Os sentimentos de desordem, de cessão dos planos futuros e de sufocamento também podem ser encontrados na obra de Keiny Andrade. Em O Ar Que Me Falta, série em cores e feita com flash direto, é possível notar certo sentido de adaptação e ressignificação do banal. “Com as limitações trazidas pelo isolamento, comecei um diário fotográfico onde tento experimentar outra forma de fotografar que não a minha habitual, colocando ordem onde não há e jogando luz para que tudo fique desvelado. Uma abordagem em consonância com a nova forma de viver marcada pelos procedimentos de cuidados contra a contaminação, que me faz olhar para o mundo de forma estéril e ordenada”, conta Andrade, fotógrafo desde 1998. 

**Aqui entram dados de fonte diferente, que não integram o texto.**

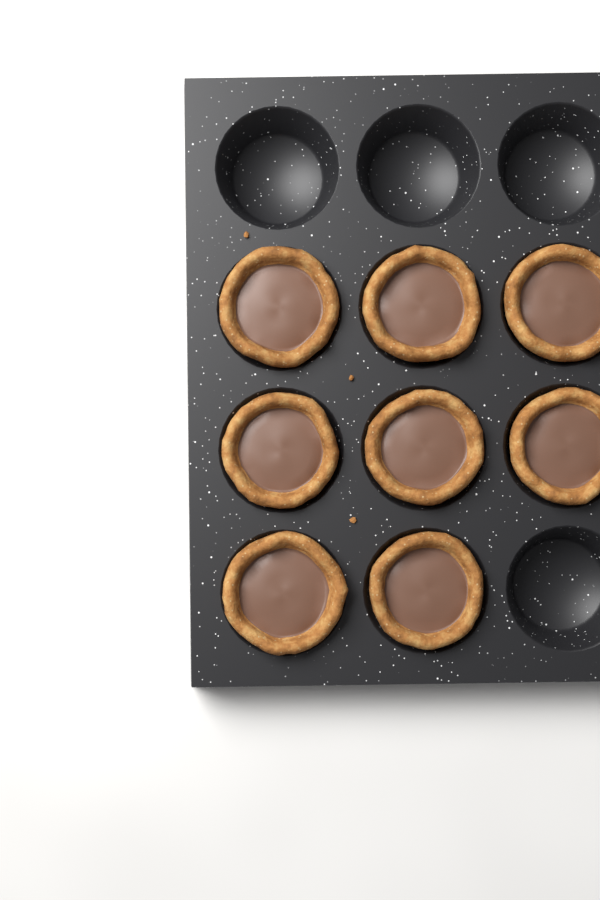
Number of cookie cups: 8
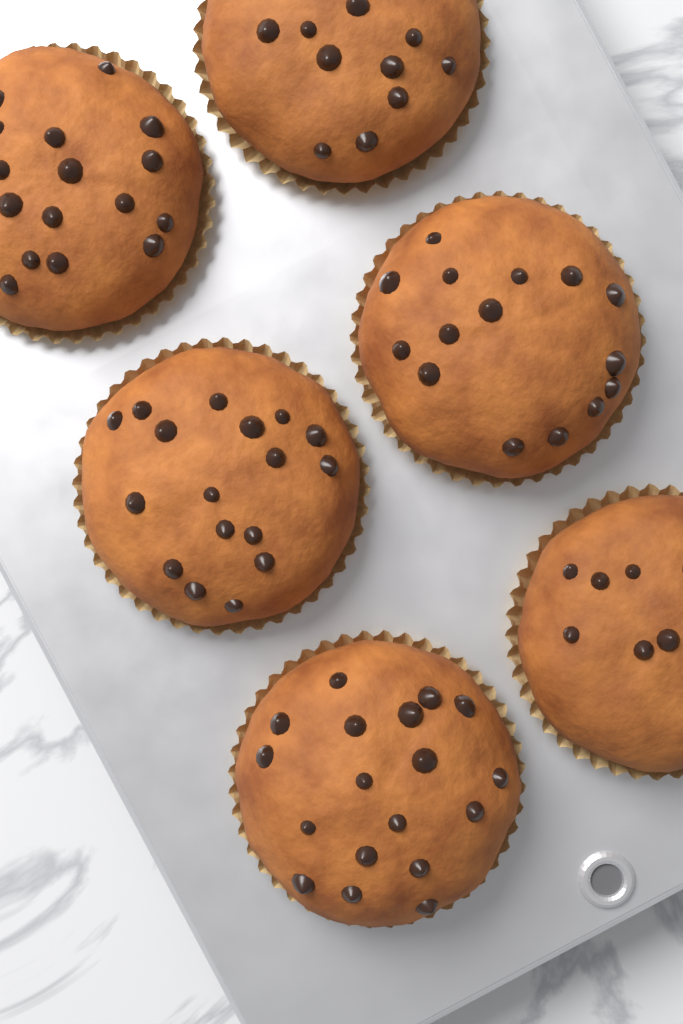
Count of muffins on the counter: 6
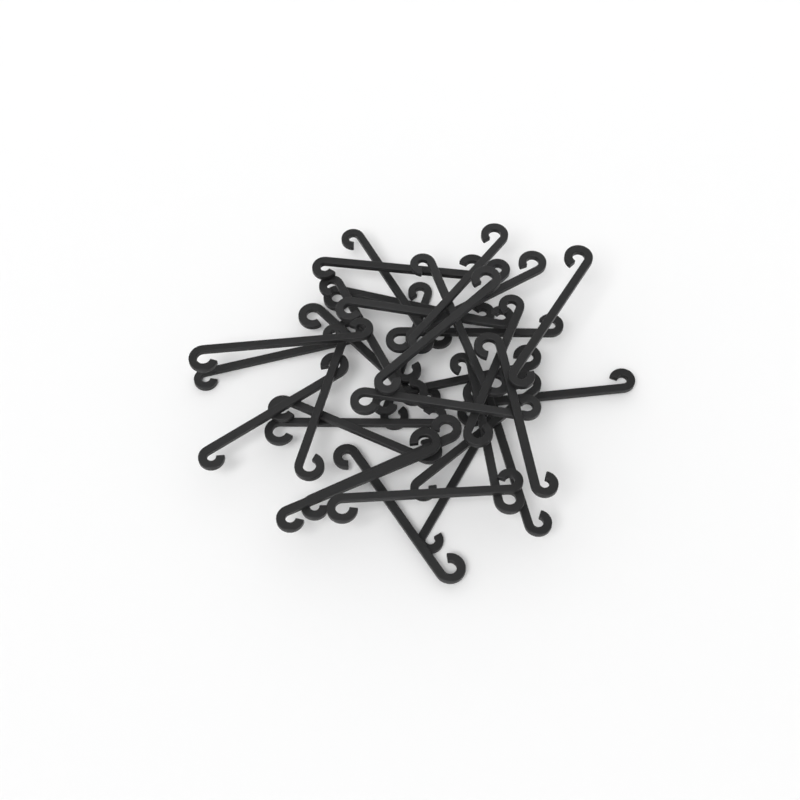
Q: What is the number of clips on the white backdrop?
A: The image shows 33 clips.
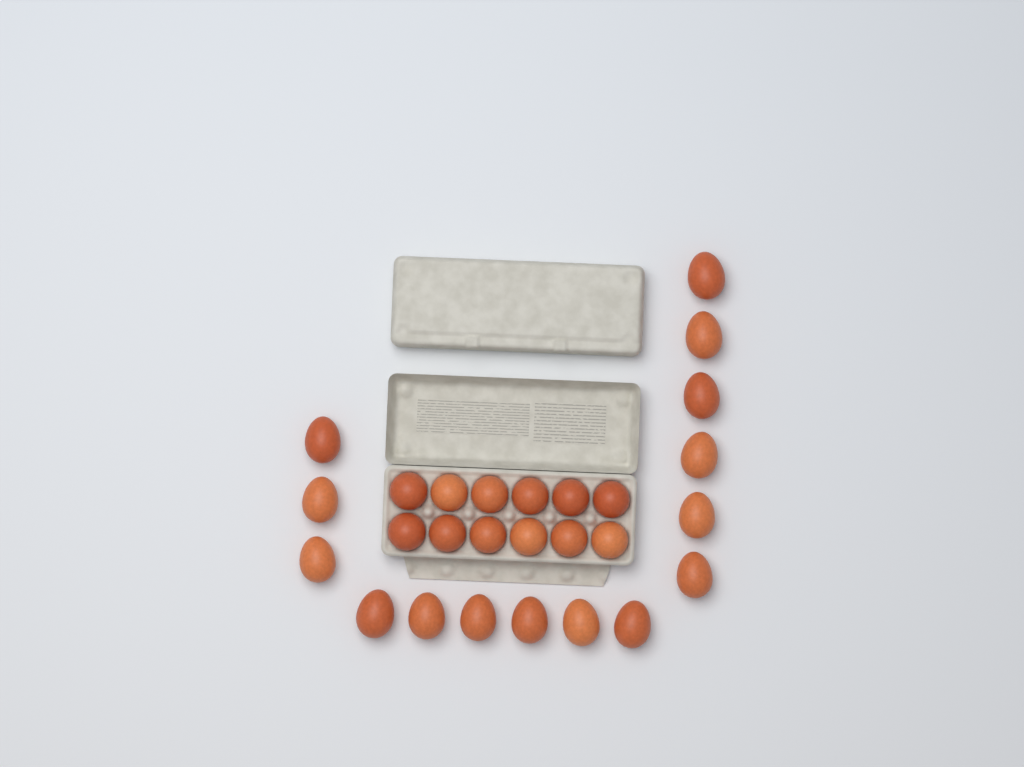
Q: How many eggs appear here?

Segundo o artista, organizar o interno passa por olhar poética e minuciosamente o que está em volta de si. “Ouvi e li muito sobre ser um momento de olhar para dentro e esse trabalho é sobre isso. Tudo o que sentia era uma desordem mental e uma falta de perspectiva. De uma hora para outra, ficou angustiante e sufocante pensar no futuro, planejar qualquer coisa”, explica.

Andrade conta que optou pelo uso do flash de forma direta com o intuito de que nada restasse escondido nas sombras. Suas imagens imprimem um olhar asséptico e também ordenado, em uma contraposição ao desarranjo geral.

“Uma parte do diário foi feita na rua quando tinha de sair para ir ao mercado ou trabalhar. Eu olhava para a cidade ao meu redor com a mesma sensação de confusão interna por conta da pandemia. Além disso, observei como é sufocante a relação natureza e paisagem urbana e como ela era uma metáfora de como vivemos. Ou seja, estamos trancados em nossas casas assim como raízes sufocadas por debaixo do concreto da calçada. A diferença é que a gente raramente se rebela e vive em bolhas. As raízes não: elas se revoltam e arrebentam o concreto. A natureza é indomável.”

Com curadoria de André Seiti e Anna Carolina Bueno, a série analisa algumas fotografias selecionadas pelo edital Arte como Respiro. Os textos são uma pequena amostra do que será apresentado na publicação que reúne todos os escolhidos na categoria Artes Visuais e que será lançada em dezembro de 2020.